Disrupt the pattern of disability hierarchy. The Inland Regional Center's clients with developmental disabilities undoubtedly include many, many people who also have psych disabilities. We will find these narratives -- that (1) people with developmental disabilities are innocent angels incapable of understanding violence, and (2) people with psych disabilities are unstable, potential murderers waiting to happen. We will find these narratives everywhere.

This is ableism.

(And often, in the wake of gun violence by white people, it's also the racist effect of white supremacy. No matter whether the murderer writes a terrifying manifesto against women or repeatedly espouses white supremacist causes before targeting Black people at prayer, white supremacy insists on exempting whiteness from violence by scapegoating the specter of madness instead.)

These lines have well-worn grooves in our newspapers and frequently-visited websites. They provide a familiar refrain, one that rips and breaks and tears at me.

Here, where those dead, injured, and left surviving, left reeling may well be disabled like me, I can't begin to respond. I don't understand this pain. But I know it. It's written all over me.

***

We have to hold space for each other.

Make space for us to relax. To heal. To dream. To mourn. To cry. To scream. To not have words. To feel empty. To process this jumbled fucking mess. To recover. To find new scars.

Ask us what we need.

Remind us that we are valuable, that we matter, that we deserve to exist, and more than that, that we deserve to exist in a world where we genuinely care for and about each other. Where our wobbly, sick, lopsided, drooling, asymmetrical, neurodivergent, mad, crip bodies are welcomed and loved and honored.

Join us in our struggles.

Morning, with its promise of familiar routine, waits for us.
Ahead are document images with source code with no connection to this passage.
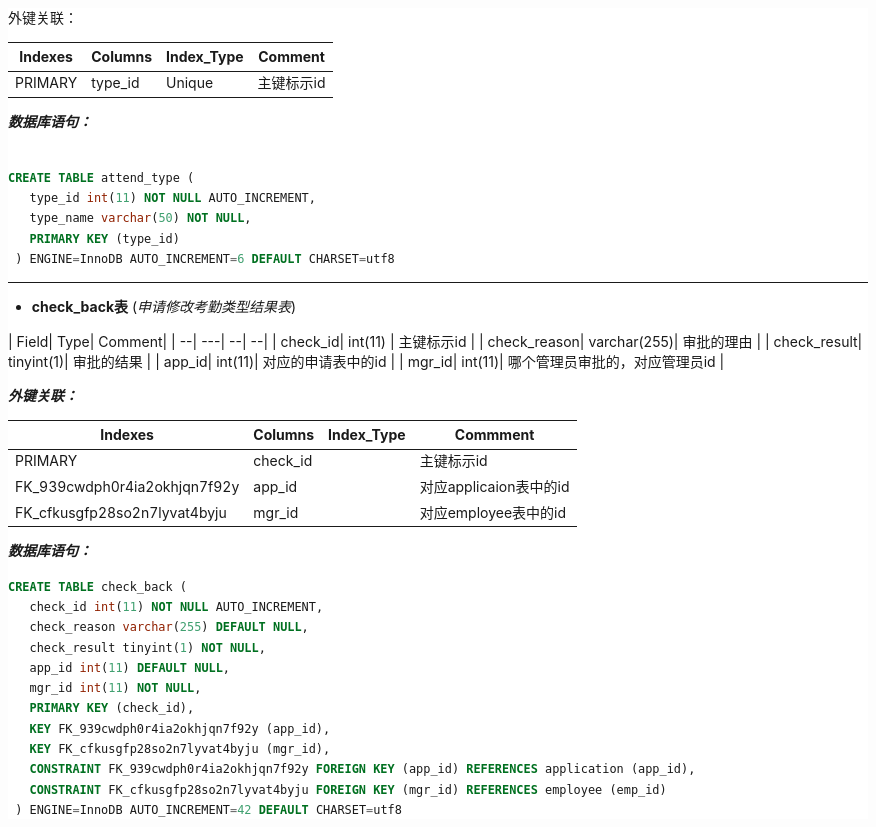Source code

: 外键关联：

|Indexes |Columns | Index_Type|Comment |
| ----| ----| ---| ----  |
|PRIMARY|type_id|Unique| 主键标示id  |

***数据库语句：***

```sql

CREATE TABLE attend_type (
   type_id int(11) NOT NULL AUTO_INCREMENT,
   type_name varchar(50) NOT NULL,
   PRIMARY KEY (type_id)
 ) ENGINE=InnoDB AUTO_INCREMENT=6 DEFAULT CHARSET=utf8
```



----------
 - **check_back表**    (*申请修改考勤类型结果表*)

|    Field|    Type|    Comment|
|    --|    ---|    --|    --|
|    check_id|    int(11)  |  主键标示id    |
|    check_reason|    varchar(255)| 审批的理由   |
|    check_result|    tinyint(1)|  审批的结果  |
|    app_id|    int(11)|   对应的申请表中的id    |
|    mgr_id|    int(11)|   哪个管理员审批的，对应管理员id    |

***外键关联：***

|    Indexes    |    Columns    |    Index_Type    | Commment|
|    ---    |    ---    | ---       | ---    |
| PRIMARY |    check_id    |        |    主键标示id    |
|    FK_939cwdph0r4ia2okhjqn7f92y|app_id||对应applicaion表中的id |
|    FK_cfkusgfp28so2n7lyvat4byju |    mgr_id    |     |对应employee表中的id  |

***数据库语句：***
```sql
CREATE TABLE check_back (
   check_id int(11) NOT NULL AUTO_INCREMENT,
   check_reason varchar(255) DEFAULT NULL,
   check_result tinyint(1) NOT NULL,
   app_id int(11) DEFAULT NULL,
   mgr_id int(11) NOT NULL,
   PRIMARY KEY (check_id),
   KEY FK_939cwdph0r4ia2okhjqn7f92y (app_id),
   KEY FK_cfkusgfp28so2n7lyvat4byju (mgr_id),
   CONSTRAINT FK_939cwdph0r4ia2okhjqn7f92y FOREIGN KEY (app_id) REFERENCES application (app_id),
   CONSTRAINT FK_cfkusgfp28so2n7lyvat4byju FOREIGN KEY (mgr_id) REFERENCES employee (emp_id)
 ) ENGINE=InnoDB AUTO_INCREMENT=42 DEFAULT CHARSET=utf8
```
"I want to believe in peace. I want to believe we can unlearn violence & affirm our interdependency. I dream of a community of lovers, who navigate pain, joy, laughter and grief together, collectively & with care; experiencing endless beauty. I think I am dreaming of a modern day heaven, or perhaps I am dreaming of the good we were meant to be."

Ki'tay Davidson, Why I Quit Philanthropy

#Justice2050 

Image Description (courtesy TL/Talila Lewis): Dark rectangle with the above quote and a photo of Ki'tay during a presentation to disabled youth. Ki’tay is smiling with an open mouth and snapping in celebration of a great comment by an audience member while facilitating a Disability History, Culture, and Pride workshop for youth with disabilities during the summer of 2014. Ki'tay is holding a microphone in his left hand and snapping with his right. He is wearing a black shirt, orange pants and a black hat.

4 comments:

  1. You just crystallized literally everything I've been thinking g for the last 24 hours. Thank you.

    ReplyDelete
  2. I can tell if I was emotionally ready to read this, that I would agree. I skipped around and read bits and phrases, it's heartening to know someone has some similar feelings to me. But as it says, too dry to cry, I find myself too numb to deal right now. My sadness stores are depleted, thus I'm not ready to hear someone agree with me.

    The Arundhati Roy quote assures I'll be back, when I'm ready to read it in its entirety.

    I find myself maddened by the support of willful ignorance at every turn and exhausted by trying to discourage it, but it's easier right now to function on anger than accept another round of heartbreak.